§ **AIM OF THE EXERCISE**
After reading the lines below, count those that contain "layout" and give the count alone.

§ **MATERIAL PROVIDED**
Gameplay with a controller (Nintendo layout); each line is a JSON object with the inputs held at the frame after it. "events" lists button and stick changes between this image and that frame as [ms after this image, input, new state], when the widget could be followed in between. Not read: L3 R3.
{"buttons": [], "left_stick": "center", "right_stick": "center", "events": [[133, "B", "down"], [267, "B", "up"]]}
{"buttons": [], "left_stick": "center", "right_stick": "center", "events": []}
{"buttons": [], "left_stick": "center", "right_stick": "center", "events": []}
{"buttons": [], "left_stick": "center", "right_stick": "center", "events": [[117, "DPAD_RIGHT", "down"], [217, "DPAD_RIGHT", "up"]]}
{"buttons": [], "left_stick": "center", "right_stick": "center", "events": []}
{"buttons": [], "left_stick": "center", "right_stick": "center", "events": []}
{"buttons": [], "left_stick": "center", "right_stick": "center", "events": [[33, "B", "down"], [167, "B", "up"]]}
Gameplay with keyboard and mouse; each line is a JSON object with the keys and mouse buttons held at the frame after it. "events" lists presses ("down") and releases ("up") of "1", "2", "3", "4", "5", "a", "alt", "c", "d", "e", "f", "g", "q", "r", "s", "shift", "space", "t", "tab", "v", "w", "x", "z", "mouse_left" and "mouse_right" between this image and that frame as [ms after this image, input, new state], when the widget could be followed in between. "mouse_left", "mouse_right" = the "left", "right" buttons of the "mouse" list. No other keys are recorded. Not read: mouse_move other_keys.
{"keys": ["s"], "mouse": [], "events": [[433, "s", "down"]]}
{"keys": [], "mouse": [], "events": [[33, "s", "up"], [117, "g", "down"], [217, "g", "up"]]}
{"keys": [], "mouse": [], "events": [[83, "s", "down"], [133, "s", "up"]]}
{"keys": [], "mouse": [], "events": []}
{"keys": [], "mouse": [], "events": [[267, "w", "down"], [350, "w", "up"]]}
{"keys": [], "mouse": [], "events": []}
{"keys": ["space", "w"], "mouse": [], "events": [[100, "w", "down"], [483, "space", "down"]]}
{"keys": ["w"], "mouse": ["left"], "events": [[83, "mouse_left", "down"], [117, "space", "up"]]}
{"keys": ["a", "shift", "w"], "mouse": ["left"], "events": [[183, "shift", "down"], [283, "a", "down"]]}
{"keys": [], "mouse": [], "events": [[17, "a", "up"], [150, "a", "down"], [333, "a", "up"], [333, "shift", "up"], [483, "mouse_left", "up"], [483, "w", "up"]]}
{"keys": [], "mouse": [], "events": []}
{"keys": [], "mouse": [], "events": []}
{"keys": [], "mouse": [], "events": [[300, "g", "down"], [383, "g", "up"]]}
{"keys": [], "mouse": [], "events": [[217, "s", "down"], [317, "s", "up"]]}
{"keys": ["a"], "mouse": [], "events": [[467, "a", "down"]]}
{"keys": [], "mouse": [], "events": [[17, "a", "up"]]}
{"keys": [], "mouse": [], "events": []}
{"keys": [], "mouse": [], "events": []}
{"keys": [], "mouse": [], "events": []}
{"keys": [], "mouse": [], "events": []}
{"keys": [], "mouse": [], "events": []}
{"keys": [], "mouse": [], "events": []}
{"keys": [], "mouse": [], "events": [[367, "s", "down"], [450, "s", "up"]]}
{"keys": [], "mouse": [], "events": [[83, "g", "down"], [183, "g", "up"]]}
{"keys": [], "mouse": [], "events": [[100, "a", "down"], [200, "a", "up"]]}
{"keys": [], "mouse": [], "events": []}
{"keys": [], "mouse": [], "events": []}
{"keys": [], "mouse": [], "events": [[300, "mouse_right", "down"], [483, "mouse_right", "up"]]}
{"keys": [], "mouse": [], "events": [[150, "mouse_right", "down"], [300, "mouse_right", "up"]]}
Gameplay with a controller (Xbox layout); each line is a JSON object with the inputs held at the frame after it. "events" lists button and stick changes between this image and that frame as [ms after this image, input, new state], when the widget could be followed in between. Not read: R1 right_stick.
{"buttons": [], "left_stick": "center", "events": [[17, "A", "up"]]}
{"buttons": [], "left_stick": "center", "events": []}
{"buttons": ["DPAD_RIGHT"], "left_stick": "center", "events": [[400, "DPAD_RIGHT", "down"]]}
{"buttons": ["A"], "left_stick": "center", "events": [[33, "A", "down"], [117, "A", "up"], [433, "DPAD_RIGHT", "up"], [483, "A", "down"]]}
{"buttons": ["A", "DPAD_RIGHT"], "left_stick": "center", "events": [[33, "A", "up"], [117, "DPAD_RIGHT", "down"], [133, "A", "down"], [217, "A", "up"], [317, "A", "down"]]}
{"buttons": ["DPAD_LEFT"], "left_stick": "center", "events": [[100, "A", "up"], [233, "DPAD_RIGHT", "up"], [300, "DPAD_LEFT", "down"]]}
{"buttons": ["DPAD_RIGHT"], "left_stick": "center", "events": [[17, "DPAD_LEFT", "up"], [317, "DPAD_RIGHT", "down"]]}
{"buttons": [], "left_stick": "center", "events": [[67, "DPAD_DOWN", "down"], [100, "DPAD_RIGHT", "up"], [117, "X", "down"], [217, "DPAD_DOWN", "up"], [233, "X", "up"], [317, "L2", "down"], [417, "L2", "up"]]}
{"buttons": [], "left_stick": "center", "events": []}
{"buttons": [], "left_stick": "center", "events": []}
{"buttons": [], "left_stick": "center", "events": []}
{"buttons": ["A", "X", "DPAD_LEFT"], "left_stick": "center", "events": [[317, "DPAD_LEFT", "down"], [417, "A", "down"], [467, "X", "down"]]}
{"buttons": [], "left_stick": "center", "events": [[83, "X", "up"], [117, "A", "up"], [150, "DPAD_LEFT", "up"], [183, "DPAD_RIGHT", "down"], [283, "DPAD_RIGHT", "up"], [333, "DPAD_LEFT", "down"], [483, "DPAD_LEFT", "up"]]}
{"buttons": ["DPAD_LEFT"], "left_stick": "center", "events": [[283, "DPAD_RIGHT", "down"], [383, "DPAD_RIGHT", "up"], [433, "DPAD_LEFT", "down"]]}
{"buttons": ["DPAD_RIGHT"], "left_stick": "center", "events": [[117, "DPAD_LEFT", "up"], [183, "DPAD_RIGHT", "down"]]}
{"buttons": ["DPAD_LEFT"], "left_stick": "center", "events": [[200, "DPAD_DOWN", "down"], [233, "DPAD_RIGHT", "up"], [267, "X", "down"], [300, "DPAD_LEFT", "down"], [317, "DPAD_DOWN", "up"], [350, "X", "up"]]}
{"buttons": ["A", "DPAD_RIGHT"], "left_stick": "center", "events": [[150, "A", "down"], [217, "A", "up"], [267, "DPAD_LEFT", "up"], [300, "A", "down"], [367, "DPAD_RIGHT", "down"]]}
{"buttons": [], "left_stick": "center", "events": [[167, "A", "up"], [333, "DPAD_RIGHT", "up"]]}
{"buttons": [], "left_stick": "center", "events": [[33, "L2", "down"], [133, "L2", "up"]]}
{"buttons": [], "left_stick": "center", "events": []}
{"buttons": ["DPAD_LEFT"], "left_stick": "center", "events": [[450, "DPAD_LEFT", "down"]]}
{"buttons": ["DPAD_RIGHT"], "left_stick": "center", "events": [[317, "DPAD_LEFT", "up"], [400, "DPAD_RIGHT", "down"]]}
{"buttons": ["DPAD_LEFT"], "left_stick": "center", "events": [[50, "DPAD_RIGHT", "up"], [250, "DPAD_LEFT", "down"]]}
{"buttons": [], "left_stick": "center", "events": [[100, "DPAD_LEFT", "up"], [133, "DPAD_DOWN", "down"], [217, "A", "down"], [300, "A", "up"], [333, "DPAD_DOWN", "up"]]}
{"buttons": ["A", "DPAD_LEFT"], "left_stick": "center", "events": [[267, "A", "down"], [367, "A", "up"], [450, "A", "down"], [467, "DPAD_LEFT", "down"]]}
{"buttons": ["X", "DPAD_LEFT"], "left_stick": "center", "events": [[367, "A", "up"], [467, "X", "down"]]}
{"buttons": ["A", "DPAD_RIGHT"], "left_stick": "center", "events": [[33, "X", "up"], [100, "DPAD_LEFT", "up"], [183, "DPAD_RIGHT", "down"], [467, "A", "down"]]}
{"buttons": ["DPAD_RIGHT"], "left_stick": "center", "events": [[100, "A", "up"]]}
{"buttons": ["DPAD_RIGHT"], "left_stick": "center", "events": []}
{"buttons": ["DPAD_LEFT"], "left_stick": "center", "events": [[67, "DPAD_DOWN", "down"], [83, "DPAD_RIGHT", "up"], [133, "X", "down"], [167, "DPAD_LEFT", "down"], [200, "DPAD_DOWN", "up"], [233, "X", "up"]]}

§ **ANSWER FOR THE TASK**
2